Apple released their latest iPhone. The German high court paved the way for bond purchases by the ECB. The Dutch elected a pro-EU politician. Ben's Fed plan has been fully telegraphed and today's the day we hear the juicy details. The stars are aligned for a rocket ride higher.

If ever there was a day for a false breakout, this is it.

This is not my forecast, only my suspicion. I don't buy breakouts, so there is little chance of me getting caught in it.  Unless I were to short it.  Which I probably will.  With puts.

I've been in and out of calls so many times lately that I've stopped keeping track.  They've largely been scalps.  Today I will unload on any spike higher and try some puts against the tag ends of the calls which at this point are SPY 145s.

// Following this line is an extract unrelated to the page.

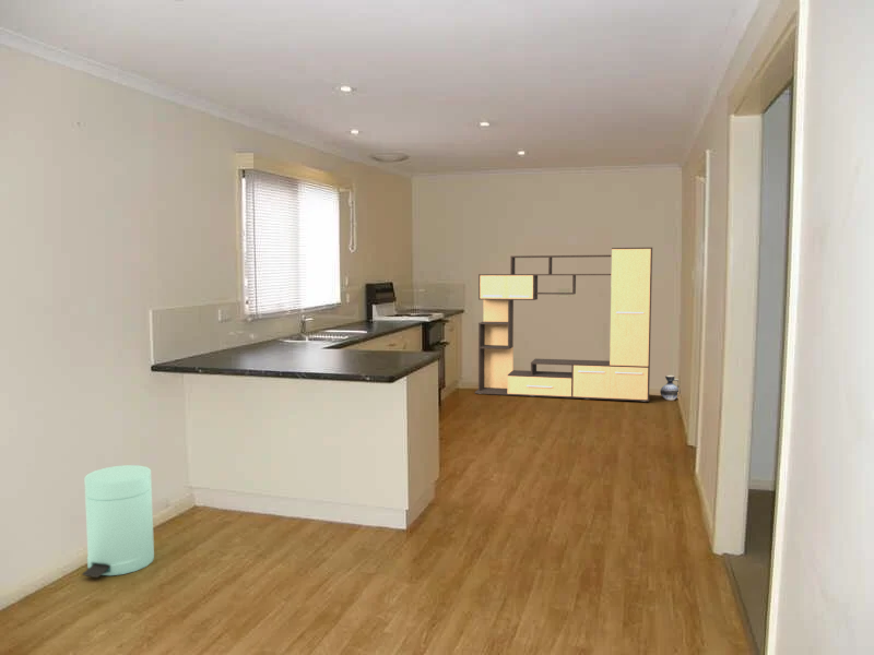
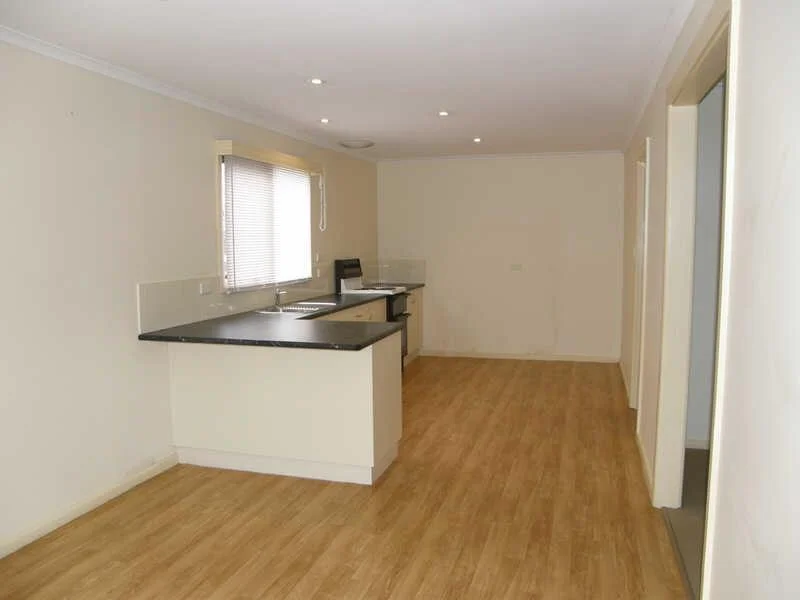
- ceramic jug [659,374,680,402]
- media console [474,247,653,403]
- trash can [81,464,155,579]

1428.98 is still the immediate stop.  Below that and the market could start having some real issues. As for the upside, there is a confluence of Fibonacci expansion targets at 1455-1458.  It doesn't have to get there to turn around.  One tick over 1439.15 could do it, but it would look cooler and would screw more people if it thrusted higher.

The market's job is to take the most amount of money from the most amount of people the most amount of the time.  It's not personal.  It's business.

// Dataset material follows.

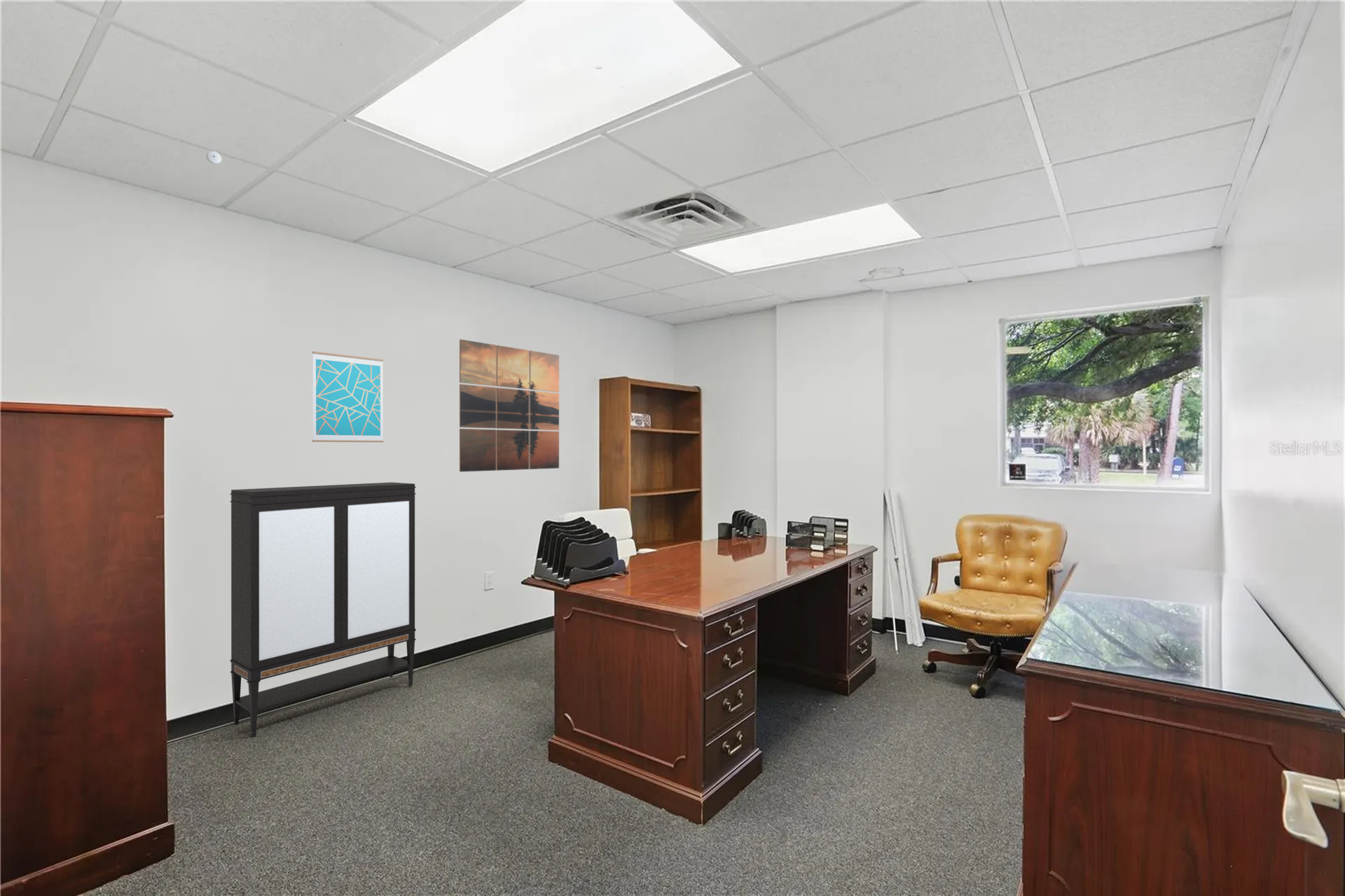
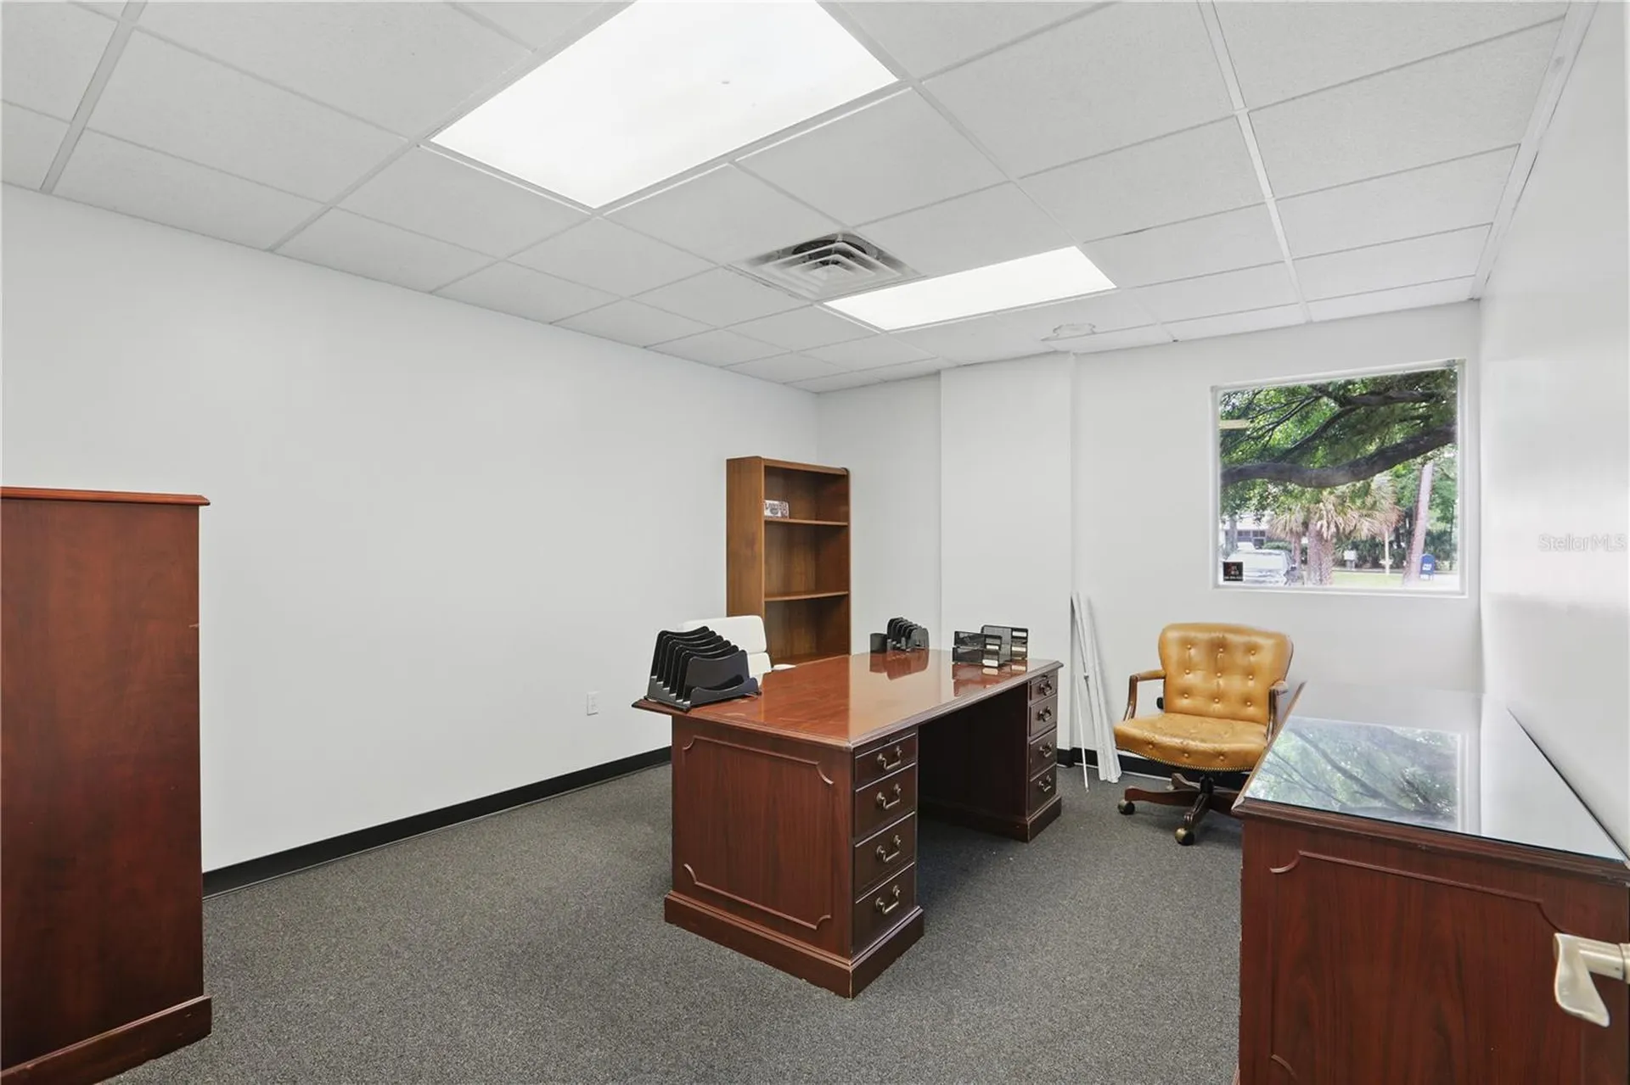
- wall art [459,338,560,473]
- storage cabinet [230,481,417,738]
- wall art [312,351,384,443]
- smoke detector [205,151,222,165]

With all the stars so perfectly aligned, I noticed two things this morning that I'm glad I didn't overlook.

The first is that more people are opting out of the banking system.  Since both the Washington Post and Bloomberg took this and ran nearly identical stories, I assume it's PR with a purpose.  The government does not want this happening because they can't monitor people outside the financial system.  So of course they've kicked off a fancy conference "to explore ways banks could profit by serving this population."

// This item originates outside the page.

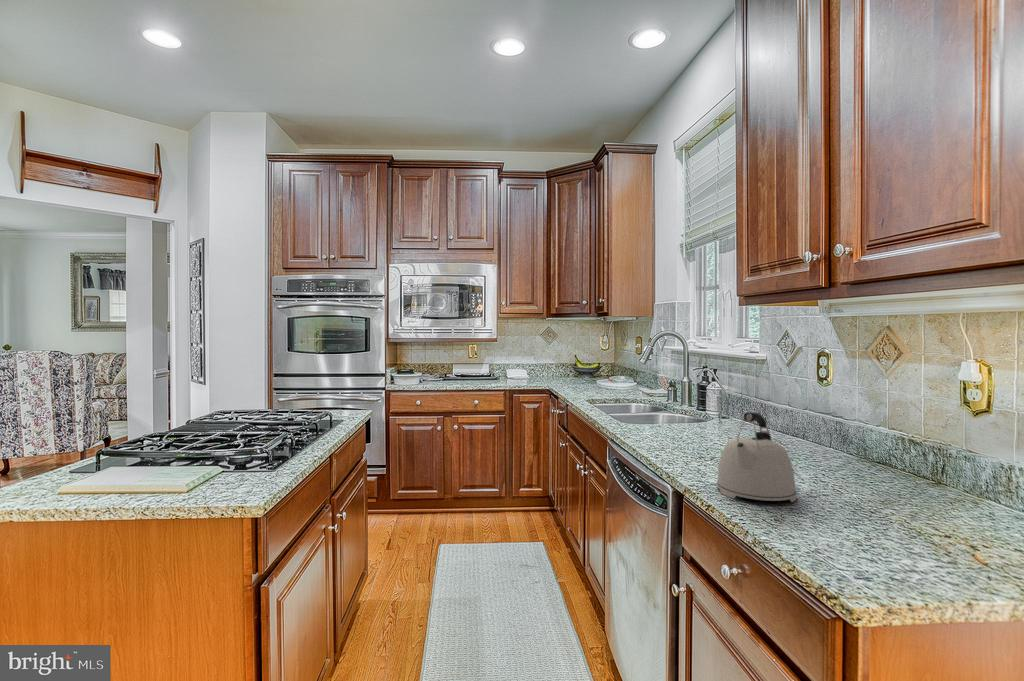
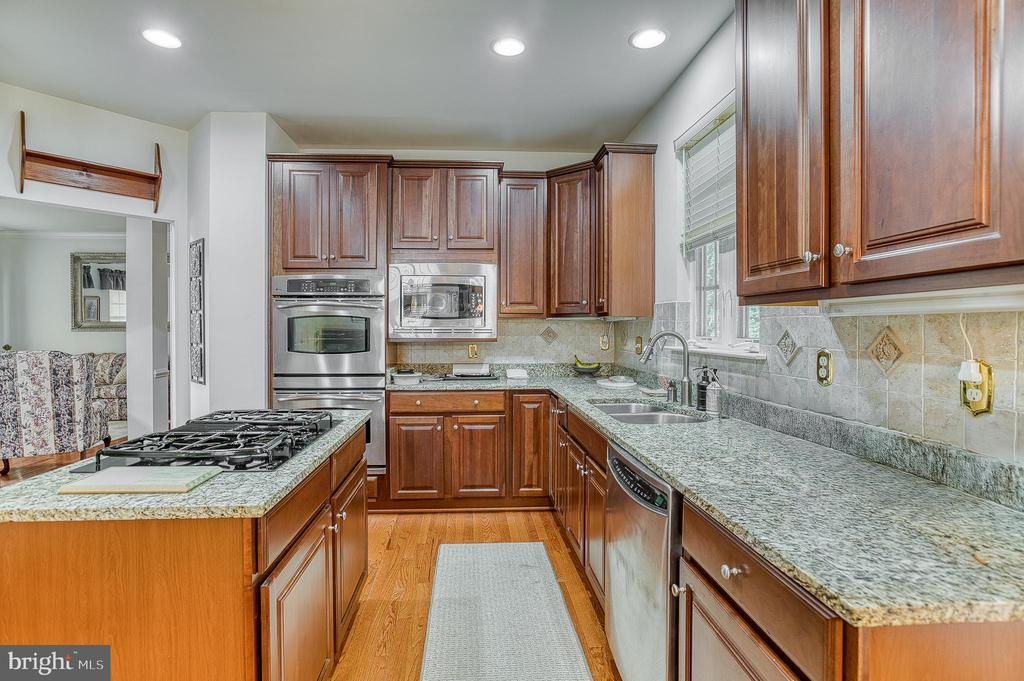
- kettle [716,411,797,503]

U.S. households without bank accounts grew by 821,000 from 2009 to 2011, pushing the so-called unbanked population to 8.2 percent of the nation’s total, according to the FDIC’s National Survey of Unbanked and Underbanked Households.

Roughly 17 million adults are without a checking or savings account. It's spreading.

The second thing I noticed concerned real estate in two of the most expensive markets in the country, San Francisco and Manhattan.

According to MLS data, San Fran just saw a year-over-year fall in homes sold from August 2011 to August 2012 despite lower inventory.  And Bloomberg reported Manhattan Apartment Vacancy Rate Climbs After Rents Reach Record. The article noted the vacancy rate in August, when the greatest number of Manhattan leases are signed, was 1.19 percent, up from 1 percent a year earlier.

Not much yet, but the high end may have reached as high as it can bear.  With money essentially for free, with executive salaries at record levels, with the Dow and S&P at four-year highs and closing in on all-time highs, chances are when the bell gets rung for the top, it will be overlooked.

With the stars so perfectly aligned, it wouldn't take much to shake things up.